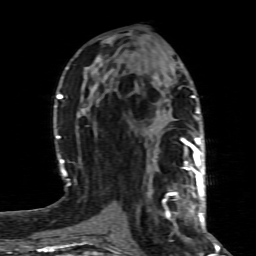
Breast MRI (dynamic contrast-enhanced), one axial slice. Position 38 of 80 along the scan axis. Cropped to one breast. Dynamic contrast-enhanced series, time point 2 of 8 at this slice position (early post-contrast). 1.5 T. TE 4.3 ms, TR 8.8 ms. 2 mm slice thickness. 256 × 256 image matrix, field of view 160 × 160 mm. Female patient.
Annotated regions visible in this slice (semi-automatic segmentation, software-assisted and operator-edited):
- enhancing-tissue mask used for the functional tumour volume (all voxels passing the contrast-enhancement thresholds inside the analysis volume; usually the tumour): bounding box <166,160,200,219> (left, top, right, bottom; pixels)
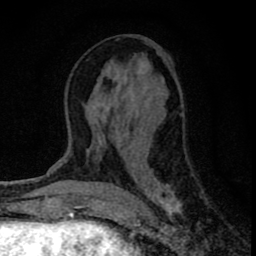
Breast MRI (dynamic contrast-enhanced), one axial slice. Position 35 of 80 along the scan axis. Cropped to one breast. Dynamic contrast-enhanced series, time point 2 of 8 at this slice position (early post-contrast). 1.5 T. TE 2.8 ms, TR 7.7 ms. 2 mm slice thickness. 256 × 256 image matrix, field of view 130 × 130 mm. Female patient.
Outlined on this slice (semi-automatically segmented with operator editing):
- enhancing-tissue mask used for the functional tumour volume (all voxels passing the contrast-enhancement thresholds inside the analysis volume; usually the tumour): bounding box [x1, y1, x2, y2] px = [90, 46, 198, 226]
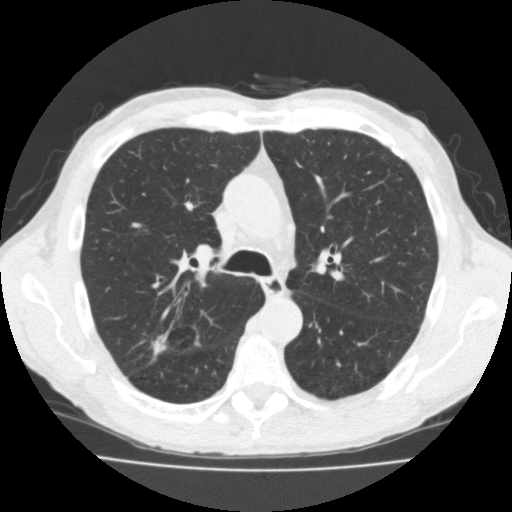
Low-dose screening chest CT, one axial slice. Slice 118 of 181 in the series (ordered by position). Reconstruction kernel FC10. 120 kVp. Lung window (W 1500 / L -600 HU). 2 mm slice thickness. 512 × 512 image matrix.
Structures marked on this image (expert manual segmentation):
- lesion 1 (tumor, upper lobe of right lung): box from (x=152, y=340) to (x=166, y=355) px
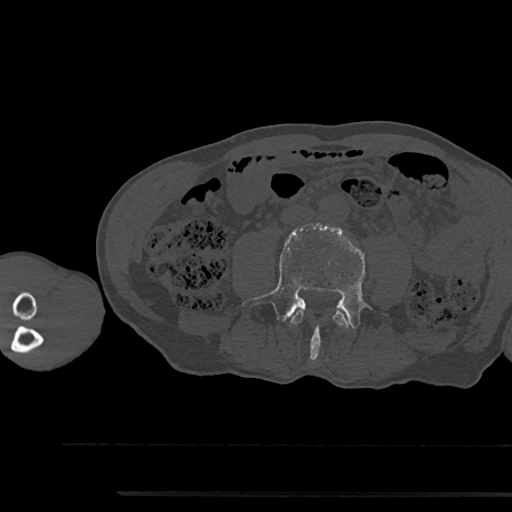
CT including the spine, one axial slice. Slice 431 of 797 in the series (ordered by position). Reconstruction kernel Br40s/3. Bone window (W 1800 / L 400 HU). 0.5 mm slice thickness. 512 × 512 image matrix, field of view 367 × 367 mm. Male patient, age 79 years. Case-level facts recorded for this patient, not image findings: primary cancer: prostate.
Structures marked on this image (semi-automatic segmentation, software-assisted and operator-edited):
- L3 vertebra: bounding box <291,311,349,328> (left, top, right, bottom; pixels)
- L4 vertebra: <243,224,370,360>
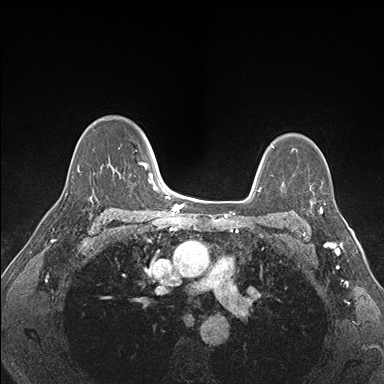
Breast MRI (dynamic contrast-enhanced), one axial slice; slice 115 of 176 in the series (ordered by position); dynamic contrast-enhanced series, time point 2 of 7 at this slice position (early post-contrast); 1.5 T; TE 1.5 ms, TR 4.1 ms; 1.1 mm slice thickness; 384 × 384 image matrix. Female patient.
Outlined on this slice (semi-automatically segmented with operator editing):
- enhancing-tissue mask used for the functional tumour volume (all voxels passing the contrast-enhancement thresholds inside the analysis volume; usually the tumour): bounding box <307,185,325,227> (left, top, right, bottom; pixels)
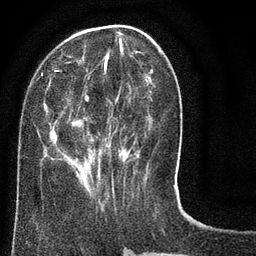
Breast MRI (dynamic contrast-enhanced), one axial slice; position 27 of 80 along the scan axis; cropped to one breast; dynamic contrast-enhanced series, time point 2 of 8 at this slice position (early post-contrast); 3 T; TE 2.1 ms, TR 5 ms; 2 mm slice thickness; 256 × 256 image matrix, field of view 160 × 160 mm. Female patient.
Outlined on this slice (semi-automatic segmentation, software-assisted and operator-edited):
- enhancing-tissue mask used for the functional tumour volume (all voxels passing the contrast-enhancement thresholds inside the analysis volume; usually the tumour): bounding box [x1, y1, x2, y2] px = [41, 25, 176, 187]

Exercise |
Copy out every line of the data above, taking care to leave the pictures out.

Answer section |
Breast MRI (dynamic contrast-enhanced), one axial slice. Position 38 of 80 along the scan axis. Cropped to one breast. Dynamic contrast-enhanced series, time point 2 of 8 at this slice position (early post-contrast). 1.5 T. TE 4.3 ms, TR 8.8 ms. 2 mm slice thickness. 256 × 256 image matrix, field of view 160 × 160 mm. Female patient.
Annotated regions visible in this slice (semi-automatic segmentation, software-assisted and operator-edited):
- enhancing-tissue mask used for the functional tumour volume (all voxels passing the contrast-enhancement thresholds inside the analysis volume; usually the tumour): bounding box <166,160,200,219> (left, top, right, bottom; pixels)
Breast MRI (dynamic contrast-enhanced), one axial slice. Position 35 of 80 along the scan axis. Cropped to one breast. Dynamic contrast-enhanced series, time point 2 of 8 at this slice position (early post-contrast). 1.5 T. TE 2.8 ms, TR 7.7 ms. 2 mm slice thickness. 256 × 256 image matrix, field of view 130 × 130 mm. Female patient.
Outlined on this slice (semi-automatically segmented with operator editing):
- enhancing-tissue mask used for the functional tumour volume (all voxels passing the contrast-enhancement thresholds inside the analysis volume; usually the tumour): bounding box [x1, y1, x2, y2] px = [90, 46, 198, 226]
Low-dose screening chest CT, one axial slice. Slice 118 of 181 in the series (ordered by position). Reconstruction kernel FC10. 120 kVp. Lung window (W 1500 / L -600 HU). 2 mm slice thickness. 512 × 512 image matrix.
Structures marked on this image (expert manual segmentation):
- lesion 1 (tumor, upper lobe of right lung): box from (x=152, y=340) to (x=166, y=355) px
CT including the spine, one axial slice. Slice 431 of 797 in the series (ordered by position). Reconstruction kernel Br40s/3. Bone window (W 1800 / L 400 HU). 0.5 mm slice thickness. 512 × 512 image matrix, field of view 367 × 367 mm. Male patient, age 79 years. Case-level facts recorded for this patient, not image findings: primary cancer: prostate.
Structures marked on this image (semi-automatic segmentation, software-assisted and operator-edited):
- L3 vertebra: bounding box <291,311,349,328> (left, top, right, bottom; pixels)
- L4 vertebra: <243,224,370,360>
Breast MRI (dynamic contrast-enhanced), one axial slice; slice 115 of 176 in the series (ordered by position); dynamic contrast-enhanced series, time point 2 of 7 at this slice position (early post-contrast); 1.5 T; TE 1.5 ms, TR 4.1 ms; 1.1 mm slice thickness; 384 × 384 image matrix. Female patient.
Outlined on this slice (semi-automatically segmented with operator editing):
- enhancing-tissue mask used for the functional tumour volume (all voxels passing the contrast-enhancement thresholds inside the analysis volume; usually the tumour): bounding box <307,185,325,227> (left, top, right, bottom; pixels)
Breast MRI (dynamic contrast-enhanced), one axial slice; position 27 of 80 along the scan axis; cropped to one breast; dynamic contrast-enhanced series, time point 2 of 8 at this slice position (early post-contrast); 3 T; TE 2.1 ms, TR 5 ms; 2 mm slice thickness; 256 × 256 image matrix, field of view 160 × 160 mm. Female patient.
Outlined on this slice (semi-automatic segmentation, software-assisted and operator-edited):
- enhancing-tissue mask used for the functional tumour volume (all voxels passing the contrast-enhancement thresholds inside the analysis volume; usually the tumour): bounding box [x1, y1, x2, y2] px = [41, 25, 176, 187]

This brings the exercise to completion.